The Pitfalls of Poor Plotting and of Mere Marquess Heroes Named Gareth

Title: Faith
Author: Deneane Clark
Genre: Regency-set historical
Grade: D
How Hot is it?: 2 chili peppers

Title: Proof by Seduction
Author: Courtney Milan
Genre: early Victorian historical
Grade: A
How Hot is it?: 3 chili peppers

This is a little game of compare and contrast. Both of these stories are historical romances set in the early 1800s and have heroes named Gareth who are Marquesses. Marquesses are not quite Dukes, but they're high up enough that they have the aristocratic appeal. This is pretty much all these books have in common. Faith (the book title and also the heroine's name! It's like a twofer!) is the story of two poorly matched people who are socially forced into marriage after they kiss in a garden during a party. Misunderstandings ensue between them, which make them both miserable. A meddling sister-in-law doesn't help. Eventually the misunderstandings are unraveled. This is the basic "Big Misunderstanding" plot, variation "multiple misunderstandings.

Proof by Seduction
is about an unlikely love affair between a professional fortune-teller and the aristocratic uncle of one of her clients. In this book, the hero sets out to prove the heroine a fraud, and she sets out to not only prove herself but also improve his life--she's a benevolent fortune-teller, trying to improve her clients' lives through her insight and prognostications. The insights are real but the prognostications are not. The hero, Marquess Gareth, is a naturalist with a high regard for integrity but a very low ability to demonstrate any sort of affection to anyone (including his sister and cousin). This would be a match made in heaven if not for the obvious class differences.
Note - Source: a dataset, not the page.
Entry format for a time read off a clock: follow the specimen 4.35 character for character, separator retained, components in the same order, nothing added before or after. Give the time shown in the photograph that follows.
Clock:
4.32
One of the things that makes a romance satisfying, for me at least and I think for others, is that the hero and heroine not only complete each other but they challenge each other to be better people. This is one of the pitfalls of using the "Big Misunderstanding" plot--sure, it may lend itself to either Three's Company style humor or to tragic misery, but at the end, the author has given you two people who leap to conclusions and don't trust each other. The author has to unravel the whole thing while simultaneously displaying to the reader that these two people have learned their lesson. A lot of the time, I don't feel they've learned anything at all--particularly if the misunderstandings are multiple and lead to tragic misery. It often makes a hero, particularly a hero beset by sexual jealousy, look like an emotional abuser. During the course of the novel (I speak not only of Faith here but also of Rolls's His Lady Mistress, James's Potent Pleasures, and other books I've read not long ago) the hero goes through multiple cycles of jealousy/distrust, infliction of cruelty, and reconciliation with the heroine. At the end, the reader wonders if the characters truly do have a Happy Ever After, or are they just in the reconciliation phase of another cycle? To resolve the plot properly, the author has to convince us that the cycle is broken. Many authors just don't have the skill or experience to do this.
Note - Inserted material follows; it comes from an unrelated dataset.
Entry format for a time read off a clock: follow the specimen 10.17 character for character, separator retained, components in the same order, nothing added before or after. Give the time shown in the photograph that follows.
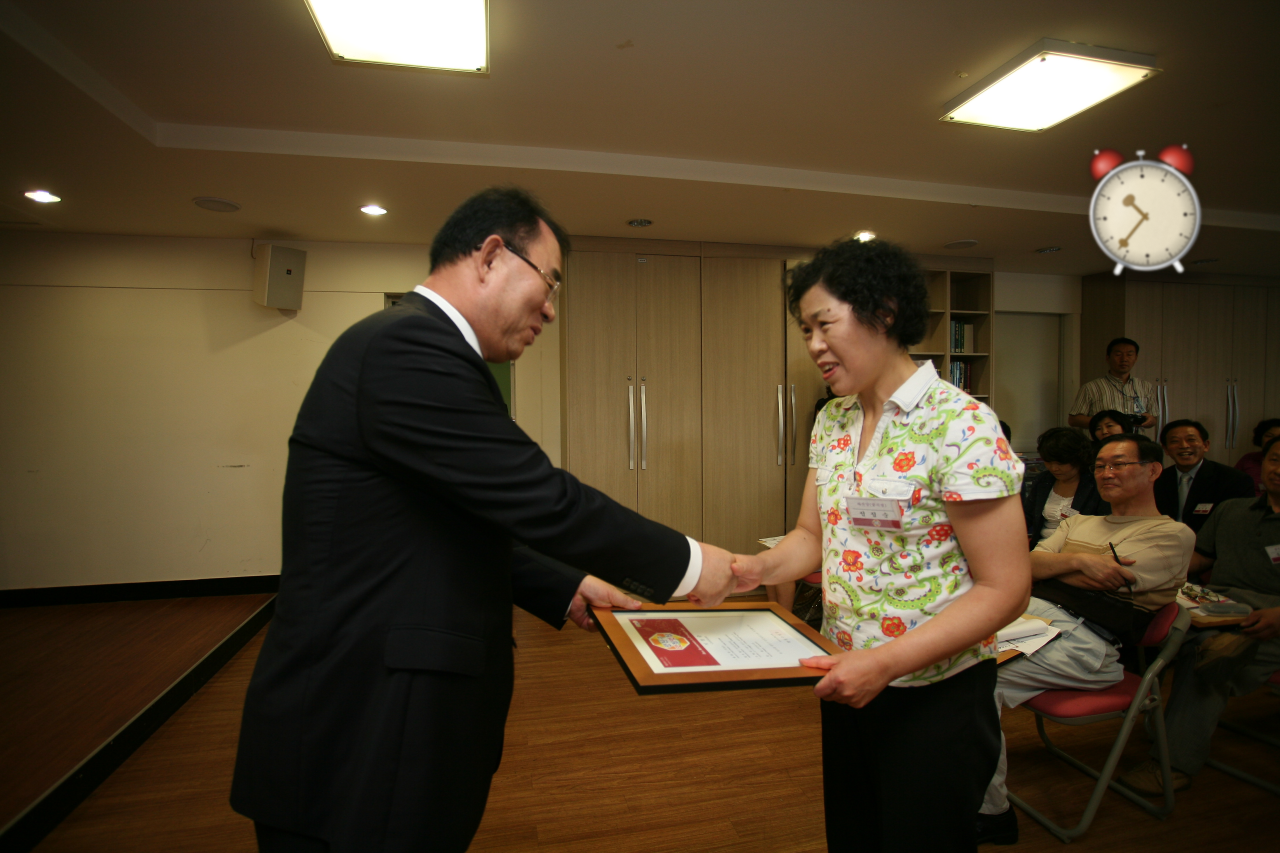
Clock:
10.37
Of the last 2 authors I've read, Milan gets this basic thing about romance. Clark does not. In Proof by Seduction, Gareth and Jenny challenge each other to be better people--as a result of their relationship Jenny becomes more honest (at a heavy price) and Gareth becomes more able to show his affection to those he loves. They emerge from the novel better than they were before. In Faith, however, Gareth leaps to conclusions, always negative, about his new wife, putting her through useless misery; while she, confronted with his coldness and irrational jealousy, continually runs away from him. The misunderstandings unraveled, the story ends. There's no indication that the hero and heroine are no longer 2 people who jump to conclusions and run away from their problems--or even that they're self-aware enough to address the issue properly.

And that, my dear readers, is the difference between an A book and a C book. Faith has additional pacing and plot problems besides the basic problem at the core of the novel, which earns it a D.